I moved away for a year and now am back. Living in a different town for a year was a change for me, but it’s good to be back in the old ‘hood. When I lived here last year, I took the bus to work. Now I’m back and once again taking the bus. My alarm goes off at 5am and I am on the bus by 6:40. In the early morning of this city, things are pretty quiet. The traffic is light – the only vehicles moving are delivery vans pulling up to coffee shops and buses rumbling through sleepy neighbourhoods.
The people are all the same too. Its interesting to see how they haven’t changed either. I wonder if they noticed that I was gone, and now am back? They are all still up to their old routines. There’s something comforting in the fact that things didn’t change all that much.
For example, there’s the guy who wears shorts and a hoodie no matter what the weather or the season. He gets on the bus three stops after I do, and we get off at the same one 30 minutes later. We work near each other, though I’m sure neither of us knows exactly where the other works. I see that he recognizes me, though we never fully acknowledge each other. We are fellow commuters, and in that, there is a silent understanding.
There’s the guy with the hair. I call him that because he’s got slicked back hair, like those guys on Mad Men. He’s also got a big round belly that keeps trying to burst out of his dress shirt every day. One day last week it succeeded, having popped a button low towards the belt line. The white undershirt underneath strained to contain it as the button literally hung by a thread, seemingly nodding apolegetically with each bump of the bus. You can tell by looking at this guy that in his job, he’s King of his own little empire. He looks supervisory and has an air of feeling slightly better than the rest of us. He sits and reads the entire time, his leather man-purse on his lap.
Then there’s the creepy guy. He doesn’t take the same bus as I do, but I see him in my neighbourhood as I walk to my bus stop. He gives me the heebie-jeebies. There’s something about him that’s more animal than human. He’s about 6 feet tall, probably late 20s or early 30s. His shaved head shines as he walks with large, determined strides. He’s pure muscle, slim but solid, like he’s obsessed with staying in fighting form. This morning I was sitting at my bus stop when I saw him. He was on the corner waiting for the walk light to change. The red hand light turned into the little human light as the signal chirped. I saw him put his hand up into a gun shape and make a shooting motion at the human symbol just before he crossed. It was sinister and made me look away with a shudder. I didn’t look up as he strode past me on his way to work. He just gives me a creepy feeling *shudder*.

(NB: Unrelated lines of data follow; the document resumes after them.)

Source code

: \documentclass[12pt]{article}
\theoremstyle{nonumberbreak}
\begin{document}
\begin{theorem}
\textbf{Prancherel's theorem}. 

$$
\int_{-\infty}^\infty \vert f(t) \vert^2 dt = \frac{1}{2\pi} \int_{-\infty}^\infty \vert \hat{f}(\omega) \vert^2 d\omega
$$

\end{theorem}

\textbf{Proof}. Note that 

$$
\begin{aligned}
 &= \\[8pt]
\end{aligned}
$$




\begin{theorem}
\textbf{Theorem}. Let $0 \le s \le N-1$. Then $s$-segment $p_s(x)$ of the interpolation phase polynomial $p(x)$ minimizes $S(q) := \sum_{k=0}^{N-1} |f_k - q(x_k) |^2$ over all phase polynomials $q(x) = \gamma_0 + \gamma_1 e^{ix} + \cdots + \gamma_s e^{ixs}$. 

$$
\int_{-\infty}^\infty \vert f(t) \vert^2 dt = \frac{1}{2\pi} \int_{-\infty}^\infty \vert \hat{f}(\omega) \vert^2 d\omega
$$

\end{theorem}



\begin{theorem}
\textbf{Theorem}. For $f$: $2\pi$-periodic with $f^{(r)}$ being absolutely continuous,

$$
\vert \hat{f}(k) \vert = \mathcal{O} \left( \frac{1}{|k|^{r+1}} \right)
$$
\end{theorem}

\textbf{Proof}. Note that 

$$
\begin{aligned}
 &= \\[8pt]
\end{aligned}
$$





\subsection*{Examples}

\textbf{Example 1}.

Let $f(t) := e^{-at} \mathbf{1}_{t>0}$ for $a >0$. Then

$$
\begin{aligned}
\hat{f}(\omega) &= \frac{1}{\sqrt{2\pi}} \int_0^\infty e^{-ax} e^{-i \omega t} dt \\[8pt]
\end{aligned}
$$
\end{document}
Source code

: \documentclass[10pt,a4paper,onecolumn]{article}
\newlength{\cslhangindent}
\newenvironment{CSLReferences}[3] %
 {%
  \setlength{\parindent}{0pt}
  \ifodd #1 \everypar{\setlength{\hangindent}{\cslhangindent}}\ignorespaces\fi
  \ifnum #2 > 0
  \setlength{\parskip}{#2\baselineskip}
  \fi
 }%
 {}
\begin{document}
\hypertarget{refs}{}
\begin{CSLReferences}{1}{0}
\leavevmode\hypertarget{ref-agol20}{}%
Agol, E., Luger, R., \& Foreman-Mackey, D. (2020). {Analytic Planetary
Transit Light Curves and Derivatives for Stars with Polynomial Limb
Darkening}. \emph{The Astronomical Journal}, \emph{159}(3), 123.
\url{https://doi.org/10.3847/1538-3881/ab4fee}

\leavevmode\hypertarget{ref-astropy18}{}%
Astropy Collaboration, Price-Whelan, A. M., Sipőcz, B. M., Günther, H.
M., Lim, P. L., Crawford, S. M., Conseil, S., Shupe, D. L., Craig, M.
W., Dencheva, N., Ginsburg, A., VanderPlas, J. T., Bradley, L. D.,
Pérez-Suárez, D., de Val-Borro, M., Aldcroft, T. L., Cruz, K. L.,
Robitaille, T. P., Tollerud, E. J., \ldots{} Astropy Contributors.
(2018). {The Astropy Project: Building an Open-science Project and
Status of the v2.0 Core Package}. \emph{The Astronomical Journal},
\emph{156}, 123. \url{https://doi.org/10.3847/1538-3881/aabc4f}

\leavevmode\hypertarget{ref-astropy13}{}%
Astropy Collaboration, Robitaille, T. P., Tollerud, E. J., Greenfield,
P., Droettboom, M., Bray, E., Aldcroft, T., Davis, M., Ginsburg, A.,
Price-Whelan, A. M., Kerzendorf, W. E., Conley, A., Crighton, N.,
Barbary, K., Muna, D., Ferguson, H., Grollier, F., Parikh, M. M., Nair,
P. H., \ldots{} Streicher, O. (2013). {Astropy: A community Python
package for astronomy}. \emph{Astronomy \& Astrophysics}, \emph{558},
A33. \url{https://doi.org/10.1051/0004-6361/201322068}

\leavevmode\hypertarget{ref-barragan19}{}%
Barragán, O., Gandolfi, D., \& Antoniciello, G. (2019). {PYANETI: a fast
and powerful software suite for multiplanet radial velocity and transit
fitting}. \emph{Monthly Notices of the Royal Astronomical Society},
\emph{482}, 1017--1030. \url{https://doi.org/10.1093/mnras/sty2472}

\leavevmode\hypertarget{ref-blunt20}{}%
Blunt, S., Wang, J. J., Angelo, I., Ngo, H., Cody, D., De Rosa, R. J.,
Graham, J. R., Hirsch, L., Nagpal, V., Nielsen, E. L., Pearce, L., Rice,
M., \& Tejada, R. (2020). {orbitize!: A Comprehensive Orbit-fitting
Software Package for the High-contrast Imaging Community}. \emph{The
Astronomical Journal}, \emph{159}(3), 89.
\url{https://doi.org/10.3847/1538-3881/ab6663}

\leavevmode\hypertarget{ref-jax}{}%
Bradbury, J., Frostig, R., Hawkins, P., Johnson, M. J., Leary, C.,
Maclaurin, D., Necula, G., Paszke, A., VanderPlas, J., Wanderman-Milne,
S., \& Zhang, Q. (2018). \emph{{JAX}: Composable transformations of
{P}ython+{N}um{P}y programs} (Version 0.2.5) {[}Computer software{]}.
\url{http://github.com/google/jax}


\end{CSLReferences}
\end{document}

Of course, there are girls on my route too. There’s the one who is so perfectly coiffed each day, yet she falls asleep almost immediately and gets totally messed up while she sleeps. She falls over, her hair falls down, her purse often slides to the floor with a thump and she wakes to pick it up. This might happen more than once in a trip. I wonder sometimes why she goes through all that trouble when she’s only gonna fall apart when the bus gets rolling.
There’s another girl who sits in her seat and puts her bag in the seat next to her. She obviously doesn’t want anyone sitting next to her, yet its the morning rush hour. The bus gets packed full, but she tries to hold off as long as possible with her bag on the seat. If at all possible, she doesn’t want anyone sitting next to her. Its a battle she always ends up losing.

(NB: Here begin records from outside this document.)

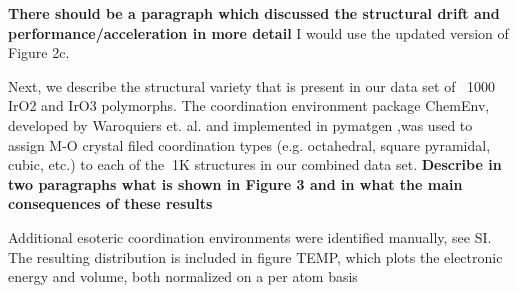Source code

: %


{\bf There should be a paragraph which discussed the structural drift and performance/acceleration in more detail}
I would use the updated version of Figure 2c.


Next, we describe the structural variety that is present in our data set of ~1000 IrO2 and IrO3 polymorphs.
The coordination environment package ChemEnv, developed by Waroquiers et. al. \cite{Waroquiers2017} and implemented in pymatgen \cite{Ong2013},was used to assign M-O crystal filed coordination types (e.g. octahedral, square pyramidal, cubic, etc.) to each of the $~$1K structures in our combined data set.
{\bf Describe in two paragraphs what is shown in Figure 3 and in what the main consequences of these results}

%
Additional esoteric coordination environments were identified manually, see SI.
The resulting distribution is included in figure TEMP, which plots the electronic energy and volume, both normalized on a per atom basis



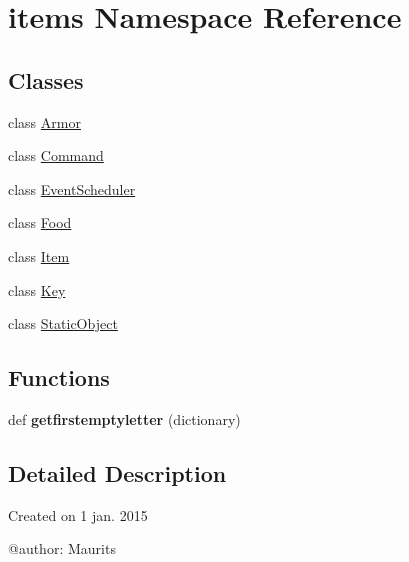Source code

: \hypertarget{namespaceitems}{}\section{items Namespace Reference}
\label{namespaceitems}
\subsection*{Classes}
\begin{DoxyCompactItemize}
\item 
class \hyperlink{classitems_1_1_armor}{Armor}
\item 
class \hyperlink{classitems_1_1_command}{Command}
\item 
class \hyperlink{classitems_1_1_event_scheduler}{Event\+Scheduler}
\item 
class \hyperlink{classitems_1_1_food}{Food}
\item 
class \hyperlink{classitems_1_1_item}{Item}
\item 
class \hyperlink{classitems_1_1_key}{Key}
\item 
class \hyperlink{classitems_1_1_static_object}{Static\+Object}
\end{DoxyCompactItemize}
\subsection*{Functions}
\begin{DoxyCompactItemize}
\item 
\hypertarget{namespaceitems_a9cb69fbc195e24c4764fb10be2162e8e}{}def {\bfseries getfirstemptyletter} (dictionary)\label{namespaceitems_a9cb69fbc195e24c4764fb10be2162e8e}

\end{DoxyCompactItemize}


\subsection{Detailed Description}
\begin{DoxyVerb}Created on 1 jan. 2015

@author: Maurits
\end{DoxyVerb}
 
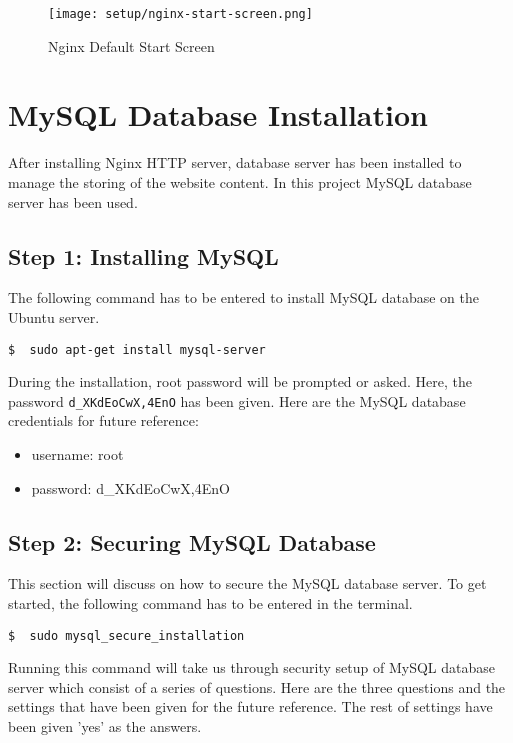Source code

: \begin{figure}[h]
\caption{Nginx Default Start Screen}
\label{fig:nginx-start-screen}
\centering
\texttt{[image: setup/nginx-start-screen.png]}
\end{figure}


\section{MySQL Database Installation} \label{sec:mysql-database-installation}
After installing Nginx HTTP server, database server has been installed to manage the storing of the website content. In this project MySQL database server has been used.

\subsection{Step 1: Installing MySQL}
The following command has to be entered to install MySQL database on the Ubuntu server. 
\begin{lstlisting}
$  sudo apt-get install mysql-server
\end{lstlisting}

During the installation, root password will be prompted or asked. Here, the password \texttt{d\_XKdEoCwX,4EnO} has been given. Here are the MySQL database credentials for future reference:
\begin{itemize}
\item username: root
\item password: d\_XKdEoCwX,4EnO
\end{itemize}

\subsection{Step 2: Securing MySQL Database}
This section will discuss on how to secure the MySQL database server. To get started, the following command has to be entered in the terminal.
\begin{lstlisting}
$  sudo mysql_secure_installation
\end{lstlisting}

Running this command will take us through security setup of MySQL database server which consist of a series of questions. Here are the three questions and the settings that have been given for the future reference. The rest of settings have been given 'yes' as the answers.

In the end, the bus reaches its destination. I don’t ever see where these people go because I have to catch my connecting bus. Sometimes shorts guy is on the connecting bus, sometimes he walks the 20 minutes to the area where we work. As for the other people, I am sure they go about their day and, just like me, make it back home somehow at the end of it. The next morning we all start over again. I have the day off tomorrow – I wonder if they’ll miss me?